Phosphate is determined using an automated version of the method described by Murphy and Riley ( Anal. Chim. Acta, 1962 (12) 162--176). Phosphate reacts with acid molybdate to form phosphomolybdic acid. The phosphomolybdic acid is reduced to a phosphomolybdenum blue complex by ascorbic acid with mild heating (38 C), and the resulting absorbance is measured at 880 nm in a 50 mm flow cell. Silicate does not interfere because of the strongly acid conditions used for the reaction.


Molybdate reacts with silicate to form silicomolybdic acid which is then reduced to a silicomolybdenum blue complex which is measured at 660 nm in a 50 mm flow cell. The method differs from that described by Armstrong et al. ( Deep Sea Res., 1967 (14) 381--389) in that ascorbic acid is used as the reductant rather than stannous chloride. Oxalic acid is used to prevent the interference of phosphate.

Artificial Seawater

All samples will be run with an alternating ASW containing an isotonic sodium chloride and magnesium sulfate mixture, and this will also be the matrix for working standards. The ASW will be introduced to the CFA after a DIW baseline on reagents has been established. This will permit detection of any ASW contamination offsetting the baseline from true zero (the ASW offset).


Standards will be prepared at 1 mM from pre-weighed salts or compound. Primary standards will be prepared in freshly drawn de-ionized water (DIW) using class A volumetric glassware. They will be stored in high density polyethylene, refrigerated and in the dark. A calibration working standard will be prepared in each new batch of ASW, and will be monitored as described below (QA/QC). Analytical ranges will be 5, 5, 5, 40, 5 and 40 µM respectively, with a precision of ±0.5 -- 1.0 % of full scale. Calibration will generally be made using a single top working standard.

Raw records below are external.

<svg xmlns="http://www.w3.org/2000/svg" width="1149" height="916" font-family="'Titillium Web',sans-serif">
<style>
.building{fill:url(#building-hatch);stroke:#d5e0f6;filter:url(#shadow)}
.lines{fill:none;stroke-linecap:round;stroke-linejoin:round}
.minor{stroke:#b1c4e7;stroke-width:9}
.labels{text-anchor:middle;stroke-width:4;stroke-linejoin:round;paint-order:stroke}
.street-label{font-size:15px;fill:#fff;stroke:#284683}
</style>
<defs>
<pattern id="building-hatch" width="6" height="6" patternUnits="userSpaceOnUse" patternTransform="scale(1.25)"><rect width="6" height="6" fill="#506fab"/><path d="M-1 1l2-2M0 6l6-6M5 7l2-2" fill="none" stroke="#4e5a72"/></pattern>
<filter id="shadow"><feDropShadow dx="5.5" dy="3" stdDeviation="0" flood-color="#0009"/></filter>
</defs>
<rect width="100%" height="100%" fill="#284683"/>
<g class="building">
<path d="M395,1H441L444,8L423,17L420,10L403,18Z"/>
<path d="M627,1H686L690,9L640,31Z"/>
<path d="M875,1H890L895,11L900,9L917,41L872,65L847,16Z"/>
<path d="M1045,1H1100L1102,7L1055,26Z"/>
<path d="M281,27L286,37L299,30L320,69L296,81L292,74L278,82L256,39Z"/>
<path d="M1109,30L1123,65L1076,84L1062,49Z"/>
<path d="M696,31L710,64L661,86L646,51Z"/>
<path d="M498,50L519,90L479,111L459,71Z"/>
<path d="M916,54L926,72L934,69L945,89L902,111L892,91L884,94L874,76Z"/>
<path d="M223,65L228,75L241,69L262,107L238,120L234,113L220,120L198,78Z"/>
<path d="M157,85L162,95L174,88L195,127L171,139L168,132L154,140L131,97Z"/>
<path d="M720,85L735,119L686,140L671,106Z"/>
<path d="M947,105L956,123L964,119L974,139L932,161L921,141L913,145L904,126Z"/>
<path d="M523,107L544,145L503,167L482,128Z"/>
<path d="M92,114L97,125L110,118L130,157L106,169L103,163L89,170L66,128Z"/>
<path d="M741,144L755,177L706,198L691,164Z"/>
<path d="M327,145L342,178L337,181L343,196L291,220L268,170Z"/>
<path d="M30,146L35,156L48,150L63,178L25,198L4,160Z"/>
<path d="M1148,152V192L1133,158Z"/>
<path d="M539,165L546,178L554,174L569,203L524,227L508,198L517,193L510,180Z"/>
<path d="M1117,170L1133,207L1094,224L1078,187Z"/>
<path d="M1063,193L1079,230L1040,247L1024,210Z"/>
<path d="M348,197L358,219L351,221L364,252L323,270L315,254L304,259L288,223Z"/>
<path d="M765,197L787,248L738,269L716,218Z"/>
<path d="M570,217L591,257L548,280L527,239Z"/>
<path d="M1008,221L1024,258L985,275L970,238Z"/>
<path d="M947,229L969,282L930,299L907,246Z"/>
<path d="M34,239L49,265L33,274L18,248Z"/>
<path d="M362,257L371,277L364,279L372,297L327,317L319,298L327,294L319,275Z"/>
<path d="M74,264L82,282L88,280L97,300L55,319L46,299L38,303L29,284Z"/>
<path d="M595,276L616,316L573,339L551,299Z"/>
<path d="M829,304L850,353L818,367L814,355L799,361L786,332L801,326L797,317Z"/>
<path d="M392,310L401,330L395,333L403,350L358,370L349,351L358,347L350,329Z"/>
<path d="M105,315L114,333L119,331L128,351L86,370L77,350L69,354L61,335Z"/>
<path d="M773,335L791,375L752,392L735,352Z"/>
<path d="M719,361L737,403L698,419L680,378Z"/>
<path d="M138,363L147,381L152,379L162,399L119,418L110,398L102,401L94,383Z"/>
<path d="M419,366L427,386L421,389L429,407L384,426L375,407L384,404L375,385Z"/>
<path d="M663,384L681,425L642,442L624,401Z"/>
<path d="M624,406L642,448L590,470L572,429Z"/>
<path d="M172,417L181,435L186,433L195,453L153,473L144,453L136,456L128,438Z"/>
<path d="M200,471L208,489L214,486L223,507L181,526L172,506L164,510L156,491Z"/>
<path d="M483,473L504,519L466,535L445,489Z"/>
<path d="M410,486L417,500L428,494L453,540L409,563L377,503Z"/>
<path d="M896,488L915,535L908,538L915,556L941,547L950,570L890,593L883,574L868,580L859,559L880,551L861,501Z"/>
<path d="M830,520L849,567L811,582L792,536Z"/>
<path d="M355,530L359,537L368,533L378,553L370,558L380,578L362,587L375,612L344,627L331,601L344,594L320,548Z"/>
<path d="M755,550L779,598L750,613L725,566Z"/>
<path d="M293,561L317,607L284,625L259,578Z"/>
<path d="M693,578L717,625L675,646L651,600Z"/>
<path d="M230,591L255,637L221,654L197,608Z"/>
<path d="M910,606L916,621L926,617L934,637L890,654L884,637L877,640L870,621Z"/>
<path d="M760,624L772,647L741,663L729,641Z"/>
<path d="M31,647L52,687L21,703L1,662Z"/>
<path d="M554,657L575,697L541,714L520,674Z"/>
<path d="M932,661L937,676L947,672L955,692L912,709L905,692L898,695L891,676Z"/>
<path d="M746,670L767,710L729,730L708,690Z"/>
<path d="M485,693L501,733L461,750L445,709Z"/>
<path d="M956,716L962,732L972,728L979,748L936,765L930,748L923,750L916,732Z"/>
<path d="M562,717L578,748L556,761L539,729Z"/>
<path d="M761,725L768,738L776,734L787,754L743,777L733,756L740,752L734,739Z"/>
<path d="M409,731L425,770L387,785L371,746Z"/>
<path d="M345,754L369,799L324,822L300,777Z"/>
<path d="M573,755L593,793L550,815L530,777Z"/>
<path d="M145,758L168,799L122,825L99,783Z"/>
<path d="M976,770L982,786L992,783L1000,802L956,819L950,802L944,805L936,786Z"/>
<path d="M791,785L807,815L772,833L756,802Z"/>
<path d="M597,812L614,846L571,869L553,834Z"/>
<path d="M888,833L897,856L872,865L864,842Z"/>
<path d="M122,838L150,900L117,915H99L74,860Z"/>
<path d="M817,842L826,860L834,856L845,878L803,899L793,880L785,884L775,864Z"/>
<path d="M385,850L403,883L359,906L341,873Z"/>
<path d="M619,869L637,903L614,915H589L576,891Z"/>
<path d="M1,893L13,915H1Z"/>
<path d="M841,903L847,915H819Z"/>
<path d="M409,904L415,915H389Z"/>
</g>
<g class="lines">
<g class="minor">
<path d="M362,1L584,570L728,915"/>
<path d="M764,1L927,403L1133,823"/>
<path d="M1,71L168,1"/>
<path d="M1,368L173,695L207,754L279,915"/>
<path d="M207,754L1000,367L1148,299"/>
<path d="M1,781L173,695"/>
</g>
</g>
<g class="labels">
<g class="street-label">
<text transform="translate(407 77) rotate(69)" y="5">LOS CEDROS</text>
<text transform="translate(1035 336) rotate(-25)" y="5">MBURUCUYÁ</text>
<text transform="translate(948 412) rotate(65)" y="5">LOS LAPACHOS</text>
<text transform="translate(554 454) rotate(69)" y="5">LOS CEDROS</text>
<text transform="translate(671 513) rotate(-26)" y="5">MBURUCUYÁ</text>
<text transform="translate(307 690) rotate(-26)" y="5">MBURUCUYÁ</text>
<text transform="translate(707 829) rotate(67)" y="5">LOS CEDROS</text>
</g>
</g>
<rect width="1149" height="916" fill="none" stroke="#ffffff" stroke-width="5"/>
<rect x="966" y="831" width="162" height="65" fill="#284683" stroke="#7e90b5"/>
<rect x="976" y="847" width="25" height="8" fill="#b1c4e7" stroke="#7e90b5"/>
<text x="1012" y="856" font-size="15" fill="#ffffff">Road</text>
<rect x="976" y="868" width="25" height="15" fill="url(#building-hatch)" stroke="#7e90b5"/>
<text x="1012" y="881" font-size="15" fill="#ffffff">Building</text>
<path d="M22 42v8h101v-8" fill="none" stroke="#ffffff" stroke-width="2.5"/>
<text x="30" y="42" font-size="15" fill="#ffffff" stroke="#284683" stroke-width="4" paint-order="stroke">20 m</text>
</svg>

Computation of Sample Concentrations

Sample peak heights will be corrected for ASW offsets and for interpolated baseline. Standards will be corrected for baseline only since they are made in ASW. Mean calibration factors (concentration per unit peak height) will be computed for each block of standards, and interpolated calibration factors will be used to compute individual sample peak heights.

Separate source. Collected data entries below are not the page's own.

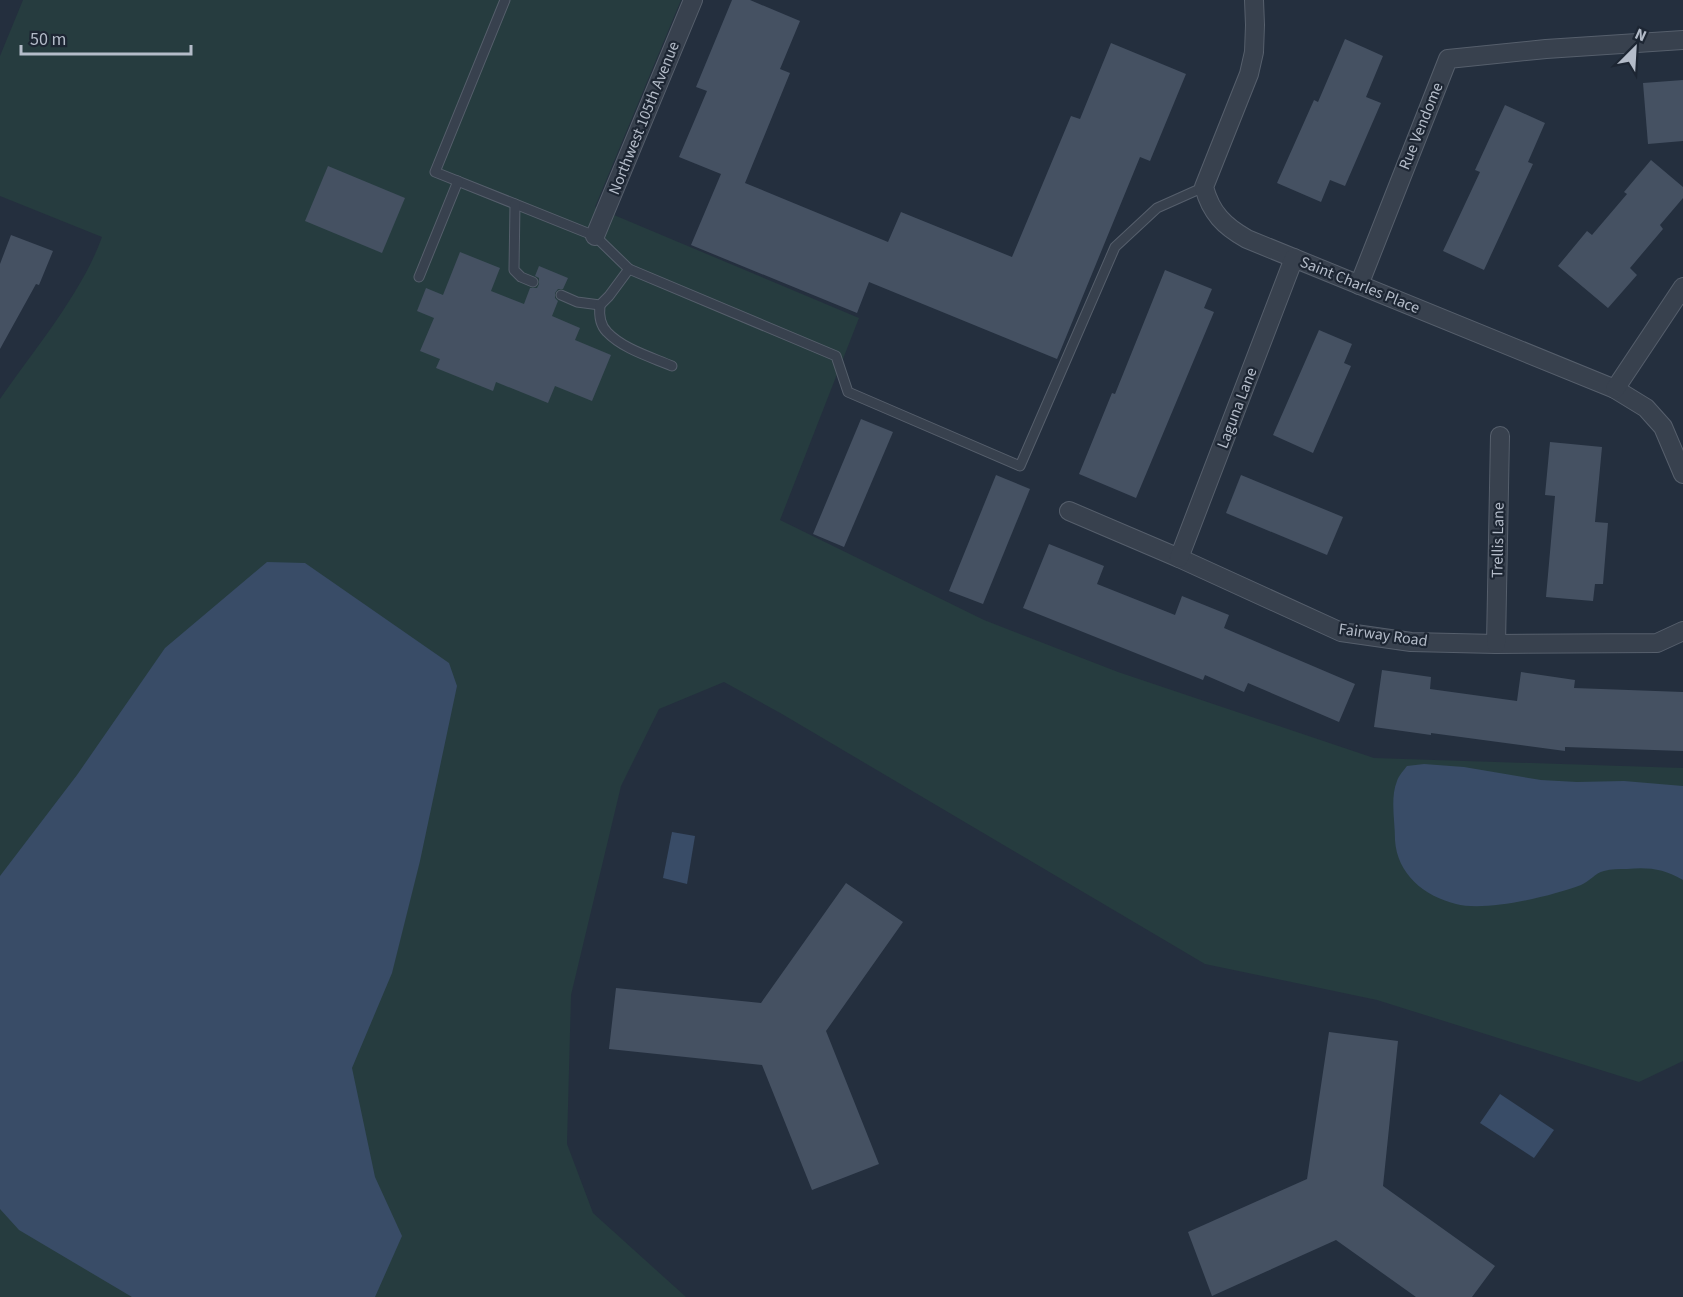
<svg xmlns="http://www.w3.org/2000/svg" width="1683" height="1297" font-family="'Source Sans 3',sans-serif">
  <rect width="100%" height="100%" fill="#242f3e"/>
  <path fill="#263c3f" d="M 23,0 L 681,0 L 595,207 L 859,318 L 780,520 L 984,620 L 1118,672 L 1374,758 L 1683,768 L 1683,1061 L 1639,1082 L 1377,1000 L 1205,964 L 782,714 L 724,682 L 659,709 L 621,786 L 571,995 L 567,1144 L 593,1213 L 686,1297 L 0,1297 L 0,399 C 34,350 82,293 102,237 L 0,196 L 0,56 Z"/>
  <g fill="#394c67">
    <polygon points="267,562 305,563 449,663 457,686 420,861 392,973 352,1068 375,1177 402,1236 375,1297 132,1297 19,1230 0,1209 0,876 77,775 165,648"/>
    <path d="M 1424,764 L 1464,767 L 1541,780 L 1577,782 L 1624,781 L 1683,786 L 1683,880 C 1664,869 1649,867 1627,869 C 1619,869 1611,869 1604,871 C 1595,873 1589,882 1581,885 C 1552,896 1486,912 1456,904 C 1424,896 1397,874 1395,840 C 1395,821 1390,798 1397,781 C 1399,775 1404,770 1407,766 Z"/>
    <polygon points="672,832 695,836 687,884 663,878"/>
    <polygon points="1500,1094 1554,1130 1534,1158 1480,1123"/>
  </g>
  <g fill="#455162">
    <polygon points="732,0 750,0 800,21 780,69 790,73 745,183 888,242 901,212 1012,257 1071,116 1080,119 1111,43 1186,74 1150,161 1140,157 1057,359 869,282 857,313 691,245 721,174 679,157 707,91 696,87"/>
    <polygon points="1345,39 1383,56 1366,97 1381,103 1345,186 1330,180 1321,202 1277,183 1314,100 1318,102"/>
    <polygon points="1683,80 1683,141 1648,144 1643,83"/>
    <polygon points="1505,105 1545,123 1528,162 1533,164 1484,270 1443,251 1480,172 1475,170"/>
    <polygon points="1651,160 1683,187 1683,198 1660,225 1663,229 1630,268 1637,275 1608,308 1558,266 1587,231 1592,235 1627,194 1624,192"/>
    <polygon points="328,166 405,198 382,253 305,221"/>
    <polygon points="11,235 53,251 39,285 36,284 0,349 0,264"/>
    <polygon points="460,252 500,268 491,291 524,304 530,288 537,288 539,284 539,278 535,276 539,266 568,278 563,289 558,289 555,293 555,298 558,301 552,316 580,328 575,340 611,355 592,401 555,386 548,403 496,382 493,391 436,368 440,359 420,351 434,318 417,311 426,288 443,295"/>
    <polygon points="1165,270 1212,289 1204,308 1214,312 1136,498 1079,474 1112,393 1115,394"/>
    <polygon points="1319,330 1352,344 1344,363 1351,366 1313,453 1273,435"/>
    <polygon points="861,419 893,432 844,547 813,534"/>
    <polygon points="1550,442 1602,447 1595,522 1608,523 1603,584 1595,584 1593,601 1546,597 1555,496 1545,495"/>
    <polygon points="996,475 1030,489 983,604 949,591"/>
    <polygon points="1241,475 1343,517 1327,555 1226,513"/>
    <polygon points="1049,544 1104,566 1097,584 1175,615 1182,596 1229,615 1224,628 1355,684 1339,722 1248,683 1244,692 1205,675 1203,680 1023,608"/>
    <polygon points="1382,670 1431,677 1430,689 1517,701 1521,672 1575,680 1574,688 1683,692 1683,751 1565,747 1565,751 1431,733 1431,735 1374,727"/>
    <polygon points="846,883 903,922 826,1031 879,1164 812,1190 762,1065 609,1049 616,988 761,1003"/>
    <polygon points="1329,1032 1398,1041 1383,1186 1495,1266 1472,1297 1416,1297 1336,1240 1212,1296 1188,1232 1307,1179"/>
  </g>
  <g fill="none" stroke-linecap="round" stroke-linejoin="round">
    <g stroke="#565f6c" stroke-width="11">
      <g id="service">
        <polyline points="505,0 435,172 595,236 629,269 836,356 848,392 1020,466 1115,247 1157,208 1204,187"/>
        <polyline points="515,204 514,270 521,277 533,282"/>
        <polyline points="419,277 458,181"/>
        <polyline points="561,295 577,302 600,305 609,296 629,269"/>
        <path d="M 600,305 C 599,314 600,325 607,332 C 623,349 651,357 672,366"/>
      </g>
    </g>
    <g stroke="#565f6c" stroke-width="20">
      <g id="minor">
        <path d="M 1254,0 L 1255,25 L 1254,52 L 1249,74 L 1204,187 C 1211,213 1224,226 1247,239 L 1615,389 L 1646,408 L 1663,427 L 1683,474"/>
        <polyline points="595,236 693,0"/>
        <polyline points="1359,285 1448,59 1546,49 1683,40"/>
        <polyline points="1615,389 1683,287"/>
        <polyline points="1069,511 1179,558 1341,632 1411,642 1496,644 1657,643 1683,631"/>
        <polyline points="1179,558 1294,258"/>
        <polyline points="1496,644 1500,436"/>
      </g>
    </g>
    <use href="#service" stroke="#38414e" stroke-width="9"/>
    <use href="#minor" stroke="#38414e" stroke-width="18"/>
  </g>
  <g text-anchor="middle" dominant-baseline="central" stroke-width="4.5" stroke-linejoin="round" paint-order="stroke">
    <g font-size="16" fill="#b4bcc9" stroke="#1d2633">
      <text transform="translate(644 118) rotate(-68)">Northwest 105th Avenue</text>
      <text transform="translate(1421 126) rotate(-68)">Rue Vendome</text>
      <text transform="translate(1360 285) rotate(22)">Saint Charles Place</text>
      <text transform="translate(1237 408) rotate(-69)">Laguna Lane</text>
      <text transform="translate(1498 540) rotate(-89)">Trellis Lane</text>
      <text transform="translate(1383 635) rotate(8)">Fairway Road</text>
    </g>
  </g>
  <g transform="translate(1635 48) rotate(24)" stroke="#1d2633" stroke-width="4.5" paint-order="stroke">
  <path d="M0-4.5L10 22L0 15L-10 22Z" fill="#b4bcc9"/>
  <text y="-9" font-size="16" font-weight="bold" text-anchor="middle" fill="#b4bcc9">N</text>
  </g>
  <path d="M21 45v9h170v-9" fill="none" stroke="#b4bcc9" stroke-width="3"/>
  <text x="30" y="45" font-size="18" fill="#b4bcc9" stroke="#1d2633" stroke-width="4.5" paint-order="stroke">50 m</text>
</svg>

Linearity will be checked periodically using a range of working standards prepared by dilution of the calibration working standard into the same ASW. Linearity will also be monitored by running one or more standard dilutions as samples within the run from time to time.

Standard Integrity

New working standards will be made for each new batch of ASW. Old working standards will be run as samples in runs calibrated with new working standards. This procedure will maintain standard continuity and provenance, and check for possible standard degradation with time.


Analytical precision will be estimated from replicates of standards and diluted standards during normal running.


Accuracy involves many more factors than precision, not all of which can be tested. Replication of sampling into nutrient vials will be examined, and time permitting, replicate bottles may be tripped at the same depth to test replication of water sampling. There will be many replicate casts at each station which will provide a measure of station variance, but physical processes can change water column distributions, so that this comparison is not a totally satisfactory measure of accuracy. Comparison with historical data will be equally useful, but less than perfect because of temporal change, although the time and space scales of change of deep water nutrient properties are large and make these comparisons more rigorous and they also will be part of the QA/QC procedure.